Electrochemically mediated CO₂ capture by polyaniline-graphene oxide nanocomposites

Abstract

Rising atmospheric CO2 concentrations have driven demand for effective carbon capture technologies, particularly solutions compatible with existing industrial infrastructure. This study investigates electrochemical CO2 capture using polyaniline-graphene oxide (PANI-GO) nanocomposites as an alternative to traditional packed bed adsorption (PBA) methods. Building upon previous work with pressure swing adsorption (PSA) regeneration, this research explores voltage-swing mechanisms that enable both capture and regeneration through simple electrical input. PANI-GO was synthesized directly onto carbon cloth cathodes and assembled into electrochemical cells with NaCl electrolyte.
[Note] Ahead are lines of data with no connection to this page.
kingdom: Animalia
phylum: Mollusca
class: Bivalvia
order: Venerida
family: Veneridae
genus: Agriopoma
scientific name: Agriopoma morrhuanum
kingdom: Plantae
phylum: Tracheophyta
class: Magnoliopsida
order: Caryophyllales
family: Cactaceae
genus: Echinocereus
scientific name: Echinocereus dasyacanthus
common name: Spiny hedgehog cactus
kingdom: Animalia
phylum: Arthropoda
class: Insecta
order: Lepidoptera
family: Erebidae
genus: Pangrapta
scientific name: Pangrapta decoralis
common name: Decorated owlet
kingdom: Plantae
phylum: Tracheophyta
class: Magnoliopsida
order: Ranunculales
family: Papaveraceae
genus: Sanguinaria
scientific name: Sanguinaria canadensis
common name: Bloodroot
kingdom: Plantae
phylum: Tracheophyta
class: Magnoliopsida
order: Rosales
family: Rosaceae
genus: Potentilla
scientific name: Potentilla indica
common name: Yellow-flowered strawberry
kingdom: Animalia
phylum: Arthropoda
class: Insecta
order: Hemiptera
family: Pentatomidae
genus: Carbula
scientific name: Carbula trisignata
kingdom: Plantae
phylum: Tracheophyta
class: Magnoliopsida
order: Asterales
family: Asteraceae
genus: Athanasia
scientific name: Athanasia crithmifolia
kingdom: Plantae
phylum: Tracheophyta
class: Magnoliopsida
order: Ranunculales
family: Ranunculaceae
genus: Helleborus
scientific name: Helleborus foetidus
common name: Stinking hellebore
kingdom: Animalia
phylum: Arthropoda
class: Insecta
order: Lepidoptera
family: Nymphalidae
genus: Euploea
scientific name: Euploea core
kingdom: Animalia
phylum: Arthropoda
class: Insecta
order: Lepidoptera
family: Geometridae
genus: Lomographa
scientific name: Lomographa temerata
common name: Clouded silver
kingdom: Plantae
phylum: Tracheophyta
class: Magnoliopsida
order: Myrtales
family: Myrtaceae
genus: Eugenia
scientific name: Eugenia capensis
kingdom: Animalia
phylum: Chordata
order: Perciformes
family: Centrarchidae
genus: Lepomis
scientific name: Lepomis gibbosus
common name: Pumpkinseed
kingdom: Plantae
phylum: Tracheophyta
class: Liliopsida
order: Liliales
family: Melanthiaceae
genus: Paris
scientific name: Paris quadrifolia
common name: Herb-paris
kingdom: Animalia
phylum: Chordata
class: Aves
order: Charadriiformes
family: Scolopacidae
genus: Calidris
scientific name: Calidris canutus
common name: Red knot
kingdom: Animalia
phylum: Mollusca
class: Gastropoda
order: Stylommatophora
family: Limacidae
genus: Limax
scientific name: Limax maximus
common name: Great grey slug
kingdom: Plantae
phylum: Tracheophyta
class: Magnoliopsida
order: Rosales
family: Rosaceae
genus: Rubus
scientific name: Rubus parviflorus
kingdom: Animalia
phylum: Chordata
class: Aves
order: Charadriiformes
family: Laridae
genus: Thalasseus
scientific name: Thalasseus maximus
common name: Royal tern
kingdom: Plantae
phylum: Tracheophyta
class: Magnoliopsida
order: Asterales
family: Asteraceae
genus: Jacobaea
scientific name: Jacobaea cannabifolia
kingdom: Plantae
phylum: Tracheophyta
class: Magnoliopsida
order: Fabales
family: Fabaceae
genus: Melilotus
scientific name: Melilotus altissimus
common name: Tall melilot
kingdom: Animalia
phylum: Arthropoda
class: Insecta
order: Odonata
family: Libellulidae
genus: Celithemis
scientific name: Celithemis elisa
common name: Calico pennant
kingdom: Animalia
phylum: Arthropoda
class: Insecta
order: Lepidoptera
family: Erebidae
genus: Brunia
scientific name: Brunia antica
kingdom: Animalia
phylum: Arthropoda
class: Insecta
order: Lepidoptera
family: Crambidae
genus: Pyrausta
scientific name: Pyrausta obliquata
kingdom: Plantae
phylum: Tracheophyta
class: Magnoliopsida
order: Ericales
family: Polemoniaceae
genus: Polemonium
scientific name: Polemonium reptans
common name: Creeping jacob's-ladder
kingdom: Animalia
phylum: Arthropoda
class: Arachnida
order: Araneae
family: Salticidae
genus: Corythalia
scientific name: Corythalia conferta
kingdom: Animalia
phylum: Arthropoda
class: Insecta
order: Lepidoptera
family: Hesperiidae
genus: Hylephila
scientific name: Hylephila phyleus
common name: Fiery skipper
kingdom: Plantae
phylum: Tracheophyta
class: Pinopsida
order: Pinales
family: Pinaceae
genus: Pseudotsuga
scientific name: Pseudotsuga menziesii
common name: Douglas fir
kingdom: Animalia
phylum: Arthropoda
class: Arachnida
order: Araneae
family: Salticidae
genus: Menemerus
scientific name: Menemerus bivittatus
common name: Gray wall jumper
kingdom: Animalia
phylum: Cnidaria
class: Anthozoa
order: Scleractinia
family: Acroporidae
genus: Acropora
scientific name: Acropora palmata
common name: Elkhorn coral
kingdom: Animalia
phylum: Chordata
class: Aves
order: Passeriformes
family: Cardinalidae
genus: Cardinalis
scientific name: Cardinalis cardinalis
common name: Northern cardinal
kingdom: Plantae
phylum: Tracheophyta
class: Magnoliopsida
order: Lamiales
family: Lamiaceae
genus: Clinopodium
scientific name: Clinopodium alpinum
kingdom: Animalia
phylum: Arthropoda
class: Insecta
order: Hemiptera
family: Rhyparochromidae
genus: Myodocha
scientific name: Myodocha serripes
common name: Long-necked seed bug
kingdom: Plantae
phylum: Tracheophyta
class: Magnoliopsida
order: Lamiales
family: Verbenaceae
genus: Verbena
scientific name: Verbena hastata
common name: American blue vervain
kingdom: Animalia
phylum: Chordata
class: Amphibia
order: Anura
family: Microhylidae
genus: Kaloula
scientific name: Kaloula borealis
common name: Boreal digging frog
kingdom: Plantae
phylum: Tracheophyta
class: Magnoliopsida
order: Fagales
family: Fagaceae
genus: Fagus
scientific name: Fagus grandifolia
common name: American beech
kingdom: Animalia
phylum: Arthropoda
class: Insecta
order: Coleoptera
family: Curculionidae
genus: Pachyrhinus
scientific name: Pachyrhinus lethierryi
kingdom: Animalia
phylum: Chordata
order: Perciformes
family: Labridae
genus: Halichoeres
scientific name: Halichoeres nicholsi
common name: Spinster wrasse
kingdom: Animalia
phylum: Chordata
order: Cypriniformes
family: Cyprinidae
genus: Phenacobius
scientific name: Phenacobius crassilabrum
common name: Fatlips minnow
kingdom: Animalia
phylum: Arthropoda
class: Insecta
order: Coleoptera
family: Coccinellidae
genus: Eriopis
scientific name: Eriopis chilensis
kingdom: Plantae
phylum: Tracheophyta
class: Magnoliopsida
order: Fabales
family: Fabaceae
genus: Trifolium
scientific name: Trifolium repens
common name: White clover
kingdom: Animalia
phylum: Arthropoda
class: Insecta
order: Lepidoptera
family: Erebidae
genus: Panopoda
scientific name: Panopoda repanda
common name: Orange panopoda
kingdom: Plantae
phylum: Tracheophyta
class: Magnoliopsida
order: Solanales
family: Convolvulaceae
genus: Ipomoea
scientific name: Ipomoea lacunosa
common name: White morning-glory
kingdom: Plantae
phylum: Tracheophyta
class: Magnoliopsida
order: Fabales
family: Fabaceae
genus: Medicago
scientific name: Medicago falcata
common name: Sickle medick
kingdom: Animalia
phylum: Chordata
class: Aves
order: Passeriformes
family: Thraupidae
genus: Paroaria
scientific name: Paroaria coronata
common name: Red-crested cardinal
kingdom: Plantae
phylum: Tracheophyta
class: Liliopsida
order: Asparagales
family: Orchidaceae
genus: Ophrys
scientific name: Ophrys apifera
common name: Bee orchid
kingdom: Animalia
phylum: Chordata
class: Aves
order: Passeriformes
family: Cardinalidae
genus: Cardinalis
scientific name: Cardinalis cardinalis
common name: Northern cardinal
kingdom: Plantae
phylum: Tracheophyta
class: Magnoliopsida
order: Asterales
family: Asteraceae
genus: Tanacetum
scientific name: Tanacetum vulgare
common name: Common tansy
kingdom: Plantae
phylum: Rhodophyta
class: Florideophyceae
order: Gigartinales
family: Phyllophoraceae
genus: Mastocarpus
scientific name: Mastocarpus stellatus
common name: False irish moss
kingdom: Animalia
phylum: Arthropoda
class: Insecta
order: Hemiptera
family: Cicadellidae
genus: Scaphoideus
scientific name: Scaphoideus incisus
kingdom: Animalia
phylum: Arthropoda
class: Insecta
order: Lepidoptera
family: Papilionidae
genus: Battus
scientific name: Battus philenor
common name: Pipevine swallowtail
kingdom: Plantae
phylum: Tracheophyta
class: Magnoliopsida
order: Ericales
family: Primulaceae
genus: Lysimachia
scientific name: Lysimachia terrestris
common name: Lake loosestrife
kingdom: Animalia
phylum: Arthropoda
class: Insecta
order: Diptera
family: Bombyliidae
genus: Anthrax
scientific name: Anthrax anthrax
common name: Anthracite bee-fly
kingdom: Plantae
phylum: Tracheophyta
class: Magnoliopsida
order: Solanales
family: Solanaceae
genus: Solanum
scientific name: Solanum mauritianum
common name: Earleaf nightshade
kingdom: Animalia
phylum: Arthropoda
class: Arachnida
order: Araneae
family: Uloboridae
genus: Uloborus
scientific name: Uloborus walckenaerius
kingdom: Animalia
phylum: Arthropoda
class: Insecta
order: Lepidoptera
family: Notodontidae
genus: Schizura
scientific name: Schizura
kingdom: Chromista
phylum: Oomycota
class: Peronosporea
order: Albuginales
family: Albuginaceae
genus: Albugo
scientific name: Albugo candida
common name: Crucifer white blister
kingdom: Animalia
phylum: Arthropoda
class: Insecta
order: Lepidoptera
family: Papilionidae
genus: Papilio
Capture performance was evaluated by measuring effluent CO2 concentrations during voltage application (0.5-1V) and comparing results to conventional PBA systems. Statistical analysis revealed that electrochemical capture achieved significantly higher CO2 removal (mean: 203 ppm reduction) compared to PBA methods (mean: 87 ppm reduction, p = 0.00058). The electrochemical approach offers advantages in energy efficiency and regeneration simplicity, requiring only voltage removal to release captured CO2. While challenges remain regarding cell sealing, coating uniformity, and electrolyte optimization, these results demonstrate the viability of electrochemical carbon capture as a modular, low-energy solution for industrial emissions reduction. Future work will focus on scaling the technology, optimizing electrolyte composition with bicarbonate/carbonate solutions, and analyzing captured gas purity through chromatography.